The Wishbone Alphabet – an experiment, of course, with attitude, life and the eponymous soup.
I’m not totally against material possessions, just meaningless stuff we clutter our selves and spaces with. Some things can be the physical representations of ideals, like achieving the highest standard of musical expression (I'm merely a listener, picked Ziljan for the symbol/cymbal pun, shame on me, but then again, this is the end of the A-Z Challenge, I’m allowed to play.)
My best symbol is my dragonfly, which is tattooed on my left shoulder and therefore unlikely to get cleared out. It represents the ability to transform oneself, and since I have used it correctly (smug but true) it has become a powerful prompt in my life. I like tattoos but I only have the one, because so far it’s all I’ve needed. I have pondered other designs, such as a periwinkle shell, a tiny home for a creature that survives the fiercest storms, but my dragonfly doesn’t seem to need any company.
The biggest concentration of physical symbolic stuff in our house is balanced on the shelves of my Box Office, which was meant to be a cupboard before it morphed into a miniature studio. They are my quirky hooks of memory, captures of feeling and place, reminding me what I do, and why. Photographs, postcards, a piece of volcanic rock, two glass snails called Beard and Goat, wedding tiara, fairy lights, glow-in-the-dark stars…
Down in the freezing neglected dining room (good for storing jam) is the cabinet of curiosities, also provoking memory and imagination. In here, currently, amongst other objects; two badger skulls, one bird skull (blackbird sized) and some plastic flowers.

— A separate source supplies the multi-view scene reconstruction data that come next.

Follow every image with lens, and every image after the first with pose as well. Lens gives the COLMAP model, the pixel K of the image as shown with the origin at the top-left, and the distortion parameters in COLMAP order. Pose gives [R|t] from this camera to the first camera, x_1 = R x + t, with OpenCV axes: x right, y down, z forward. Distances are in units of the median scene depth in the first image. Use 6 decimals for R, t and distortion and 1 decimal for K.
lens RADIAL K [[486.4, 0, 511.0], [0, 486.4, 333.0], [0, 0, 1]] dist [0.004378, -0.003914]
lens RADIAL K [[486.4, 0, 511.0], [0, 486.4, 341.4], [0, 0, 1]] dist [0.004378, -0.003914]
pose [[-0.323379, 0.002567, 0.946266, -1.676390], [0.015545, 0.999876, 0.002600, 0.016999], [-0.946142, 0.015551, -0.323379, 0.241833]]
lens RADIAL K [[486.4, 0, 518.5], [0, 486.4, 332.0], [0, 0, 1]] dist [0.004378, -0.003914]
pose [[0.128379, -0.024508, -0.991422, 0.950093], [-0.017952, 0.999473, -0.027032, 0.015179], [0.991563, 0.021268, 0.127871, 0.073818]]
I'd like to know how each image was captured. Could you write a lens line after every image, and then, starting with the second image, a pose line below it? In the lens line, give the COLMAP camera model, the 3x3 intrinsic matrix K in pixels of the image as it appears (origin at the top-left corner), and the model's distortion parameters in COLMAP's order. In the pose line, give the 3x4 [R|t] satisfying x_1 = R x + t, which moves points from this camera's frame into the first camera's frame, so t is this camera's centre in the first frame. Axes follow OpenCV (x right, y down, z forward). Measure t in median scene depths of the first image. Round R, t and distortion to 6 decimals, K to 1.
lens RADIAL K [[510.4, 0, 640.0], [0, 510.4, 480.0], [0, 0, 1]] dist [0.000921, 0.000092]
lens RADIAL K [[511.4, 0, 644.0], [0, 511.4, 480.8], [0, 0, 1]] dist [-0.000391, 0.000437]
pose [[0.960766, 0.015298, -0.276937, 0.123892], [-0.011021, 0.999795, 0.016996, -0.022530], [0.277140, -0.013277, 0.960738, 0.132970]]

These things need revisiting, and moving about, because if you leave them in one place too long you are in danger of not paying attention to them anymore. Unnoticed stuff loses meaning, gets demoted to clutter. Sometimes the novelty simply wears off. If you lose appreciation for something, it needs to be moved on. I love (and am betting on some empathising here) going through our house and clearing out everything that we no longer communicate with, passing it on to be re-appreciated, making space for us. Then I can walk around this bonkers cottage, this collection of negative adjectives; under-heated, mouldy, rat chewed carpet, ill-fitting doors, half assed paint jobs, scatterings of dust, cobweb, spider poo, sawdust, dog hair, mud, icy drafts; I see it all and I love it, because we live here. This house we live in is a symbol of our odd but sensible (if you can look at them correctly) choices, the ordinary miracle of our lives.
Thank you very much, you’ve been a wonderful audience, please come back again soon! I’m here everyday and I can recommend the soup!